14. The sign that he was this savior was "the suckling child wrapped in cloth, sleeping in a manger." The reason the baby was bedded down to sleep in a trough for cattle was that Mary was forced to go on the trip to Bethlehem even though she was pregnant. You might say it was because of their powerlessness such that the Romans couldn't help from not poking fun at them with their authority. Does this truth point to something far off? We'll know by reading the gospel story at about the end [of the book]. When the suckling child of the manger would soon grow up, he would become as a powerless man before the authority of the state just like both his parents had been and he would be crucified and killed as such. The manger, in which the suckling babe had been laid to sleep, symbolizes the child's whole life, which would terminate on a cross.
15. But, this same cross, the Bible says, is the cross of redemption for our sins, that saves us sinners, who are helplessly afraid in the presence of God. The cross is how we obtain peace with God and we become persons who live with joy and not with fear but under the great rule of God rather than under Roman authority. Yes, indeed. That nursing baby was certainly the savior of those people. He is also the savior of us living today.

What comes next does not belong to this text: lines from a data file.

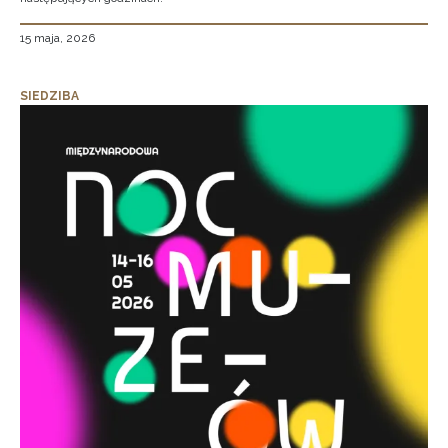
15 maja, 2026
SIEDZIBA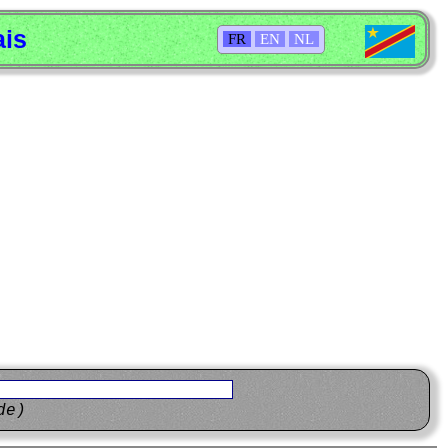
ais
FR
EN
NL
de)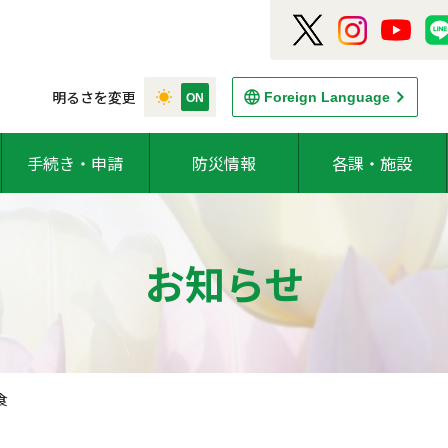
明るさを変更
Foreign Language
手続き・申請
防災情報
各課・施設
お知らせ
食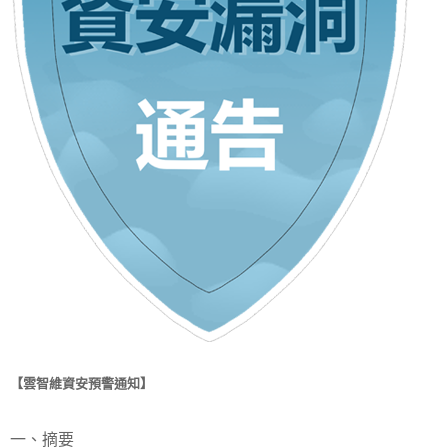
【雲智維資安預警通知】
一、摘要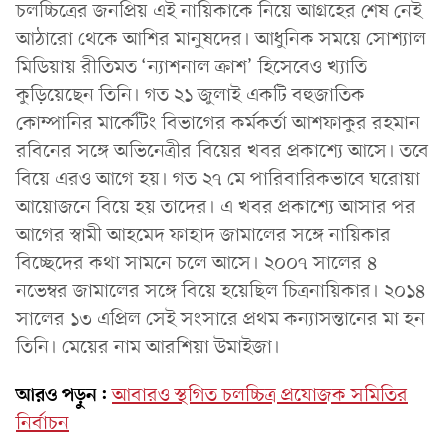
চলচ্চিত্রের জনপ্রিয় এই নায়িকাকে নিয়ে আগ্রহের শেষ নেই
আঠারো থেকে আশির মানুষদের। আধুনিক সময়ে সোশ্যাল
মিডিয়ায় রীতিমত ‘ন্যাশনাল ক্রাশ’ হিসেবেও খ্যাতি
কুড়িয়েছেন তিনি। গত ২১ জুলাই একটি বহুজাতিক
কোম্পানির মার্কেটিং বিভাগের কর্মকর্তা আশফাকুর রহমান
রবিনের সঙ্গে অভিনেত্রীর বিয়ের খবর প্রকাশ্যে আসে। তবে
বিয়ে এরও আগে হয়। গত ২৭ মে পারিবারিকভাবে ঘরোয়া
আয়োজনে বিয়ে হয় তাদের। এ খবর প্রকাশ্যে আসার পর
আগের স্বামী আহমেদ ফাহাদ জামালের সঙ্গে নায়িকার
বিচ্ছেদের কথা সামনে চলে আসে। ২০০৭ সালের ৪
নভেম্বর জামালের সঙ্গে বিয়ে হয়েছিল চিত্রনায়িকার। ২০১৪
সালের ১৩ এপ্রিল সেই সংসারে প্রথম কন্যাসন্তানের মা হন
তিনি। মেয়ের নাম আরশিয়া উমাইজা।
আরও পড়ুন:
আবারও স্থগিত চলচ্চিত্র প্রযোজক সমিতির
নির্বাচন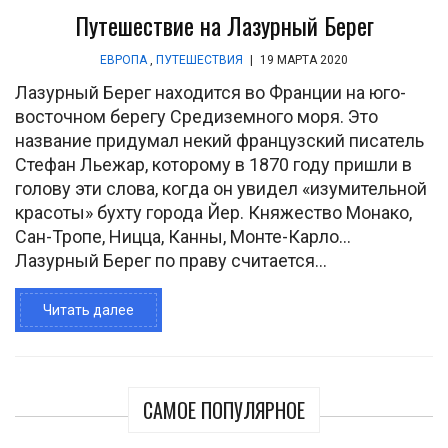
Путешествие на Лазурный Берег
ЕВРОПА
,
ПУТЕШЕСТВИЯ
|
19 МАРТА 2020
Лазурный Берег находится во Франции на юго-
восточном берегу Средиземного моря. Это
название придумал некий французский писатель
Стефан Льежар, которому в 1870 году пришли в
голову эти слова, когда он увидел «изумительной
красоты» бухту города Йер. Княжество Монако,
Сан-Тропе, Ницца, Канны, Монте-Карло…
Лазурный Берег по праву считается...
Читать далее
САМОЕ ПОПУЛЯРНОЕ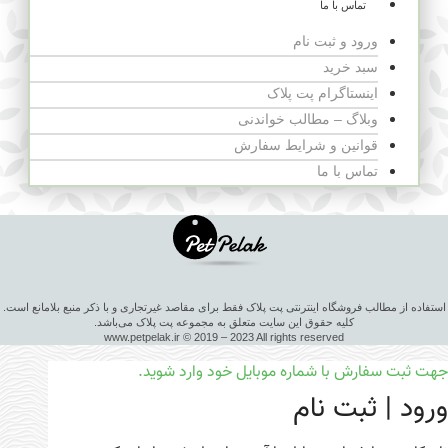
تماس با ما
ورود و ثبت نام
سبد خرید
اینستاگرام پت پلاک
وبلاگ – مطالب خواندنی
قوانین و شرایط سفارش
تماس با ما
استفاده از مطالب فروشگاه اینترنتی پت پلاک فقط برای مقاصد غیرتجاری و با ذکر منبع بلامانع است.
کلیه حقوق این سایت متعلق به مجموعه پت پلاک می‌باشد.
www.petpelak.ir © 2019 – 2023 All rights reserved
جهت ثبت سفارش با شماره موبایل خود وارد شوید.
ورود | ثبت نام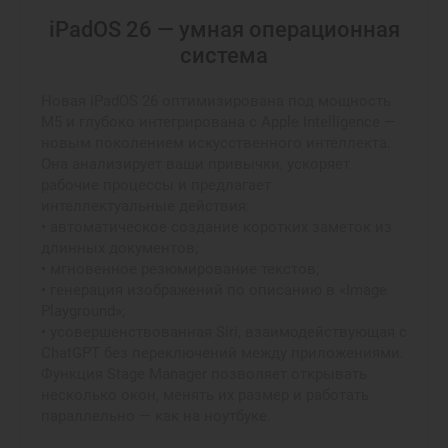
iPadOS 26 — умная операционная
система
Новая iPadOS 26 оптимизирована под мощность
M5 и глубоко интегрирована с Apple Intelligence —
новым поколением искусственного интеллекта.
Она анализирует ваши привычки, ускоряет
рабочие процессы и предлагает
интеллектуальные действия:
• автоматическое создание коротких заметок из
длинных документов;
• мгновенное резюмирование текстов;
• генерация изображений по описанию в «Image
Playground»;
• усовершенствованная Siri, взаимодействующая с
ChatGPT без переключений между приложениями.
Функция Stage Manager позволяет открывать
несколько окон, менять их размер и работать
параллельно — как на ноутбуке.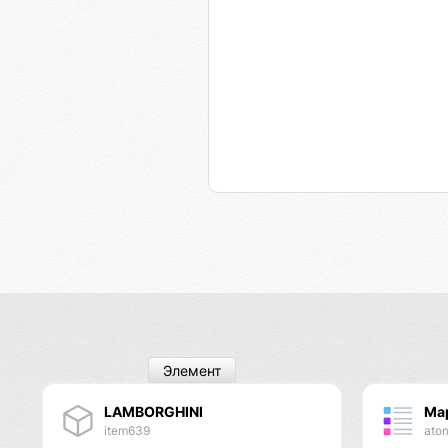
Элемент
LAMBORGHINI
Ма
item639
ato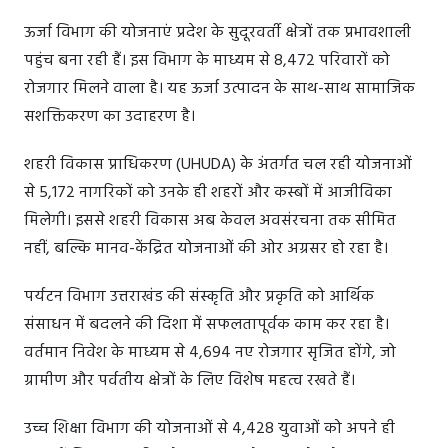
ऊर्जा विभाग की योजनाएं प्रदेश के सुदूरवर्ती क्षेत्रों तक प्रभावशाली
पहुंच बना रही हैं। इस विभाग के माध्यम से 8,472 परिवारों को
रोजगार मिलने वाला है। यह ऊर्जा उत्पादन के साथ-साथ सामाजिक
सशक्तिकरण का उदाहरण है।
शहरी विकास प्राधिकरण (UHUDA) के अंतर्गत चल रही योजनाओं
से 5,172 नागरिकों को उनके ही शहरों और कस्बों में आजीविका
मिलेगी। इससे शहरी विकास अब केवल अवसंरचना तक सीमित
नहीं, बल्कि मानव-केंद्रित योजनाओं की ओर अग्रसर हो रहा है।
पर्यटन विभाग उत्तराखंड की संस्कृति और प्रकृति को आर्थिक
संसाधन में बदलने की दिशा में सफलतापूर्वक काम कर रहा है।
वर्तमान निवेश के माध्यम से 4,694 नए रोजगार सृजित होंगे, जो
ग्रामीण और पर्वतीय क्षेत्रों के लिए विशेष महत्व रखते हैं।
उच्च शिक्षा विभाग की योजनाओं से 4,428 युवाओं को अपने ही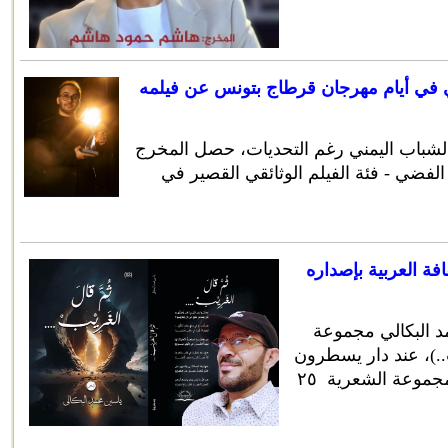
 في أيام مهرجان قرطاج بتونس عن فيلمه
الشباب اليمني رغم التحديات، حصل المخرج
الفضي - فئة الفيلم الوثائقي القصير في
افة العربية بإصداره
د البكالي مجموعة
..)، عند دار يسطرون
للطباعة والنشر في القاهرة. تضم المجموعة الشعرية ٢٥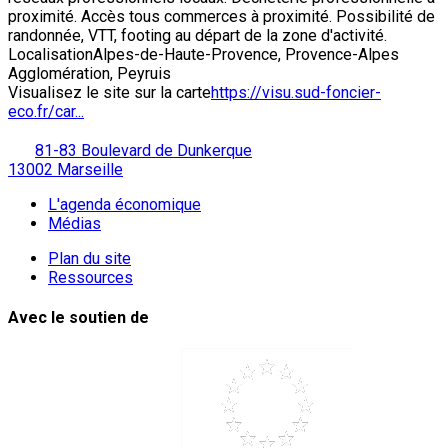
proximité. Accès tous commerces à proximité. Possibilité de
randonnée, VTT, footing au départ de la zone d'activité.
Localisation
Alpes-de-Haute-Provence, Provence-Alpes
Agglomération, Peyruis
Visualisez le site sur la carte
https://visu.sud-foncier-
eco.fr/car...
81-83 Boulevard de Dunkerque
13002 Marseille
L'agenda économique
Médias
Plan du site
Ressources
Avec le soutien de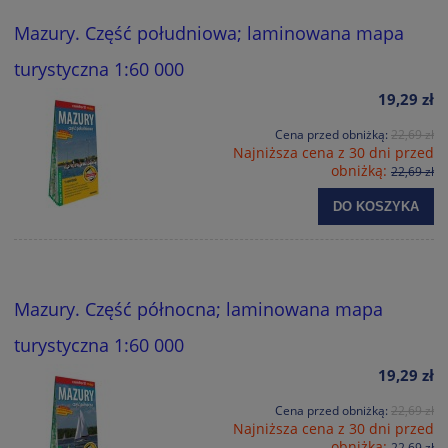
Mazury. Część południowa; laminowana mapa
turystyczna 1:60 000
19,29 zł
Cena przed obniżką:
22,69 zł
Najniższa cena z 30 dni przed
obniżką:
22,69 zł
DO KOSZYKA
Mazury. Część północna; laminowana mapa
turystyczna 1:60 000
19,29 zł
Cena przed obniżką:
22,69 zł
Najniższa cena z 30 dni przed
obniżką:
22,69 zł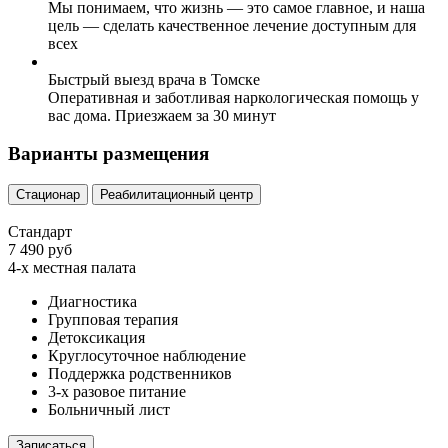
Мы понимаем, что жизнь — это самое главное, и наша
цель — сделать качественное лечение доступным для
всех
Быстрый выезд врача в Томске
Оперативная и заботливая наркологическая помощь у
вас дома. Приезжаем за 30 минут
Варианты размещения
Стационар
Реабилитационный центр
Стандарт
7 490 руб
4-х местная палата
Диагностика
Групповая терапия
Детоксикация
Круглосуточное наблюдение
Поддержка родственников
3-х разовое питание
Больничный лист
Записаться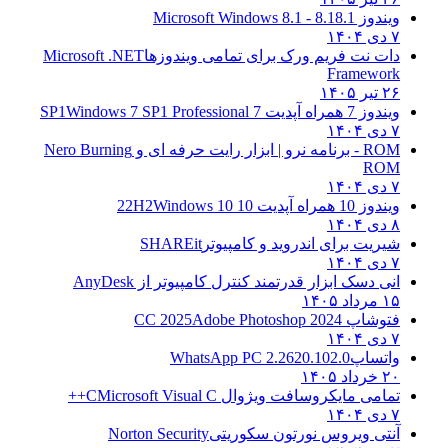
ویندوز 8.1
8.1 - Microsoft Windows 8.1
۷ دی ۱۴۰۴
دات نت فریم ورک برای تمامی ویندوزها
Microsoft .NET
Framework
۲۶ تیر ۱۴۰۵
ویندوز 7 همراه آپدیت 7 SP1
Windows 7 SP1 Professional
۷ دی ۱۴۰۴
ROM - برنامه نرو | ابزار رایت حرفه ای و
Nero Burning
ROM
۷ دی ۱۴۰۴
ویندوز 10 همراه آپدیت 10 22H2
Windows 10
۸ دی ۱۴۰۴
شیریت برای اندروید و کامپیوتر
SHAREit
۷ دی ۱۴۰۴
انی دسک ابزار قدرتمند کنترل کامپیوتر از
AnyDesk
۱۵ مرداد ۱۴۰۵
فتوشاپ CC 2025
Adobe Photoshop 2024
۷ دی ۱۴۰۴
واتساپ
WhatsApp PC 2.2620.102.0
۲۰ خرداد ۱۴۰۵
تمامی مایکروسافت ویژوال C
Microsoft Visual C++
۷ دی ۱۴۰۴
آنتی ویروس نورتون سکوریتی
Norton Security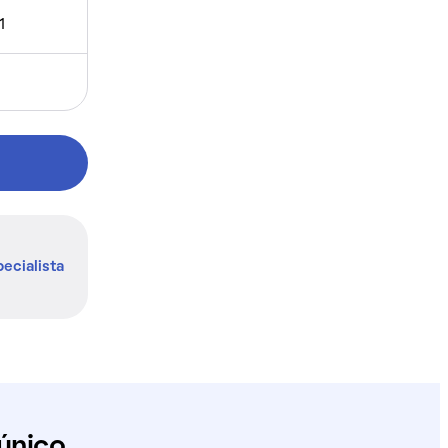
1
ecialista
único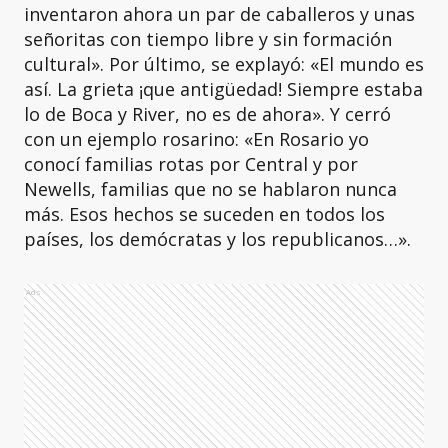
inventaron ahora un par de caballeros y unas
señoritas con tiempo libre y sin formación
cultural». Por último, se explayó: «El mundo es
así. La grieta ¡que antigüedad! Siempre estaba
lo de Boca y River, no es de ahora». Y cerró
con un ejemplo rosarino: «En Rosario yo
conocí familias rotas por Central y por
Newells, familias que no se hablaron nunca
más. Esos hechos se suceden en todos los
países, los demócratas y los republicanos…».
Ads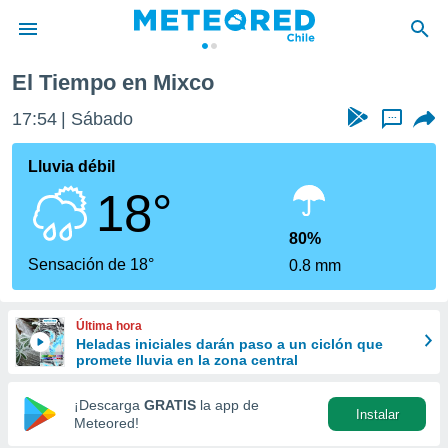
El Tiempo en Mixco
privacidad
17:54
Sábado
...
o de
eteored.cl)
borado por
Lluvia débil
es para
18°
ue la
 que se
e calidad.
80%
eder a este
Sensación de 18°
0.8 mm
ediante las
opciones:
Última hora
ookies y
Heladas iniciales darán paso a un ciclón que
e forma
promete lluvia en la zona central
d digital
¡Descarga
GRATIS
la app de
Instalar
ada, basada
Meteored!
mación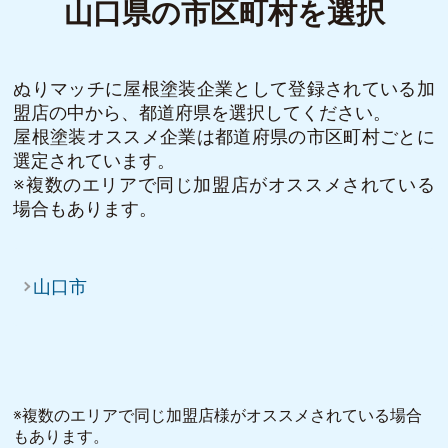
山口県の市区町村を選択
ぬりマッチに屋根塗装企業として登録されている加
盟店の中から、都道府県を選択してください。
屋根塗装オススメ企業は都道府県の市区町村ごとに
選定されています。
※複数のエリアで同じ加盟店がオススメされている
場合もあります。
山口市
※複数のエリアで同じ加盟店様がオススメされている場合
もあります。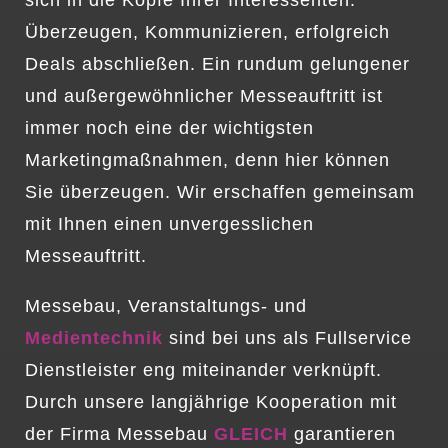
sich in die Köpfe Ihrer Interessenten.
Überzeugen, Kommunizieren, erfolgreich
Deals abschließen. Ein rundum gelungener
und außergewöhnlicher Messeauftritt ist
immer noch eine der wichtigsten
Marketingmaßnahmen, denn hier können
Sie überzeugen. Wir erschaffen gemeinsam
mit Ihnen einen unvergesslichen
Messeauftritt.
Messebau, Veranstaltungs- und
Medientechnik
sind bei uns als Fullservice
Dienstleister eng miteinander verknüpft.
Durch unsere langjährige Kooperation mit
der Firma Messebau
GLEICH
garantieren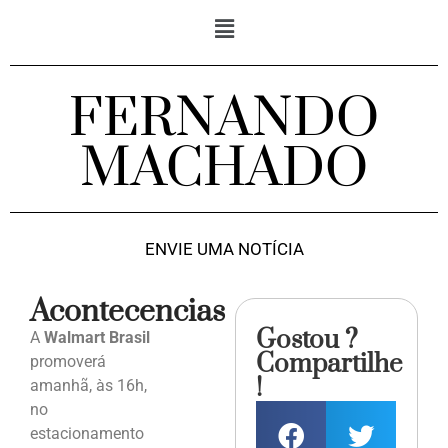
FERNANDO
MACHADO
ENVIE UMA NOTÍCIA
Acontecencias
Gostou ?
A
Walmart Brasil
Compartilhe
promoverá
!
amanhã, às 16h,
no
estacionamento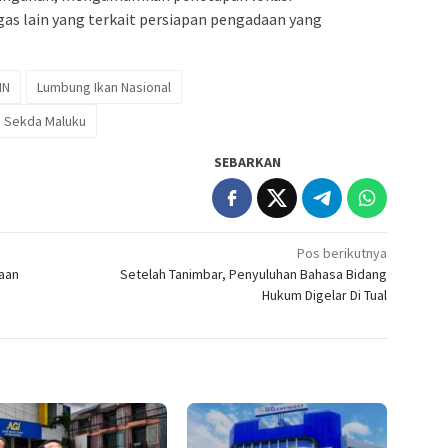
s lain yang terkait persiapan pengadaan yang
IN
Lumbung Ikan Nasional
Sekda Maluku
SEBARKAN
Pos berikutnya
aan
Setelah Tanimbar, Penyuluhan Bahasa Bidang
Hukum Digelar Di Tual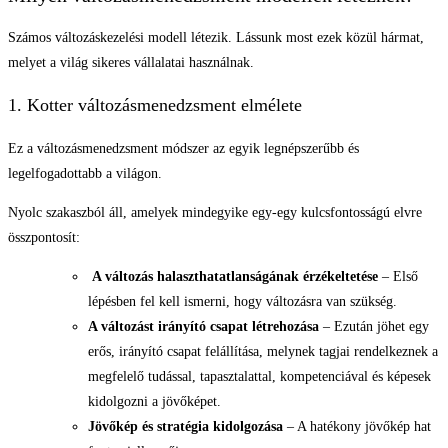
Számos változáskezelési modell létezik. Lássunk most ezek közül hármat,
melyet a világ sikeres vállalatai használnak.
1. Kotter változásmenedzsment elmélete
Ez a változásmenedzsment módszer az egyik legnépszerűbb és
legelfogadottabb a világon.
Nyolc szakaszból áll, amelyek mindegyike egy-egy kulcsfontosságú elvre
összpontosít:
A változás halaszthatatlanságának érzékeltetése
– Első
lépésben fel kell ismerni, hogy változásra van szükség.
A változást irányító csapat létrehozása
– Ezután jöhet egy
erős, irányító csapat felállítása, melynek tagjai rendelkeznek a
megfelelő tudással, tapasztalattal, kompetenciával és képesek
kidolgozni a jövőképet.
Jövőkép és stratégia kidolgozása
– A hatékony jövőkép hat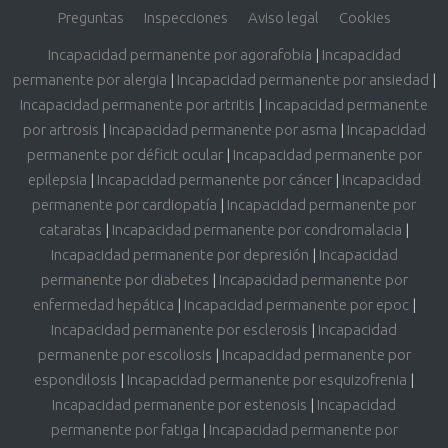
Preguntas
Inspecciones
Aviso legal
Cookies
Incapacidad permanente por agorafobia
|
Incapacidad
permanente por alergia
|
Incapacidad permanente por ansiedad
|
Incapacidad permanente por artritis
|
Incapacidad permanente
por artrosis
|
Incapacidad permanente por asma
|
Incapacidad
permanente por déficit ocular
|
Incapacidad permanente por
epilepsia
|
Incapacidad permanente por cáncer
|
Incapacidad
permanente por cardiopatía
|
Incapacidad permanente por
cataratas
|
Incapacidad permanente por condromalacia
|
Incapacidad permanente por depresión
|
Incapacidad
permanente por diabetes
|
Incapacidad permanente por
enfermedad hepática
|
Incapacidad permanente por epoc
|
Incapacidad permanente por esclerosis
|
Incapacidad
permanente por escoliosis
|
Incapacidad permanente por
espondilosis
|
Incapacidad permanente por esquizofrenia
|
Incapacidad permanente por estenosis
|
Incapacidad
permanente por fatiga
|
Incapacidad permanente por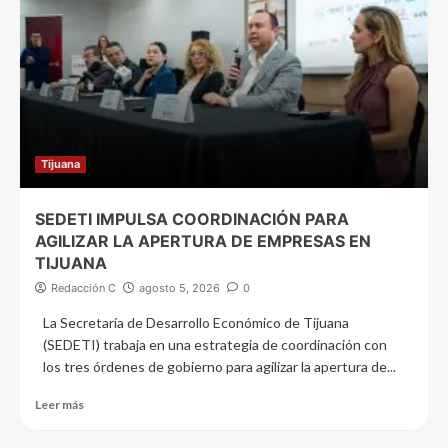
Tijuana
SEDETI IMPULSA COORDINACIÓN PARA
AGILIZAR LA APERTURA DE EMPRESAS EN
TIJUANA
Redacción C
agosto 5, 2026
0
La Secretaría de Desarrollo Económico de Tijuana
(SEDETI) trabaja en una estrategia de coordinación con
los tres órdenes de gobierno para agilizar la apertura de...
Leer más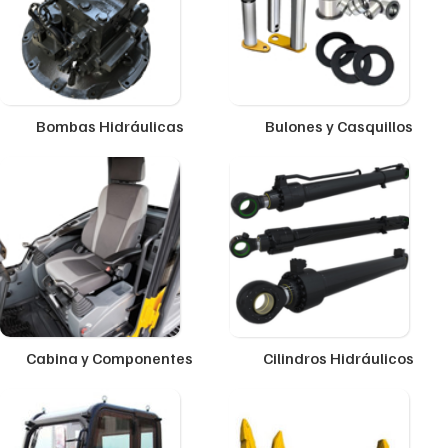
Bombas Hidráulicas
Bulones y Casquillos
Cabina y Componentes
Cilindros Hidráulicos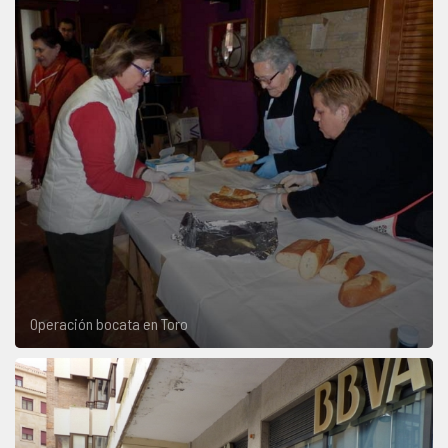
Operación bocata en Toro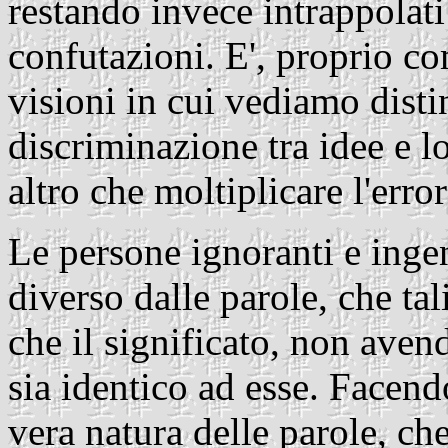
restando invece intrappolati 
confutazioni. E', proprio co
visioni in cui vediamo disti
discriminazione tra idee e l
altro che moltiplicare l'error
Le persone ignoranti e inge
diverso dalle parole, che tal
che il significato, non aven
sia identico ad esse. Facend
vera natura delle parole, ch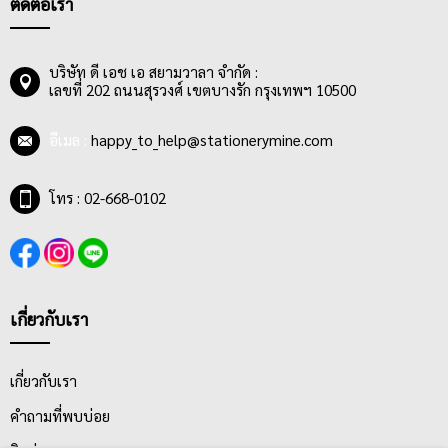
ติดต่อเรา
ทนทาน
บริษัท ดี เอช เอ สยามวาลา จำกัด :
เลขที่ 202 ถนนสุรวงศ์ เขตบางรัก กรุงเทพฯ 10500
อีเมล :
happy_to_help@stationerymine.com
โทร : 02-668-0102
เกี่ยวกับเรา
เกี่ยวกับเรา
คำถามที่พบบ่อย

16. "Hey, lets's go to Bethlehem. Why don't we see what happened, which the Lord has told us about?" They didn't just hear the angelic message. The words they heard drove them to action. They got up and rushed to the messiah just born. Then at last they located the nursing baby laid to sleep in the manger. Of course, with that they weren't transported to some painless world beyond. As ever, a painful daily life, a harsh workaday world was awaiting them. Yet, they "went home looking to God and giving him praise," (verse twenty). That they did. They had certainly begun to live with the joy of being with God.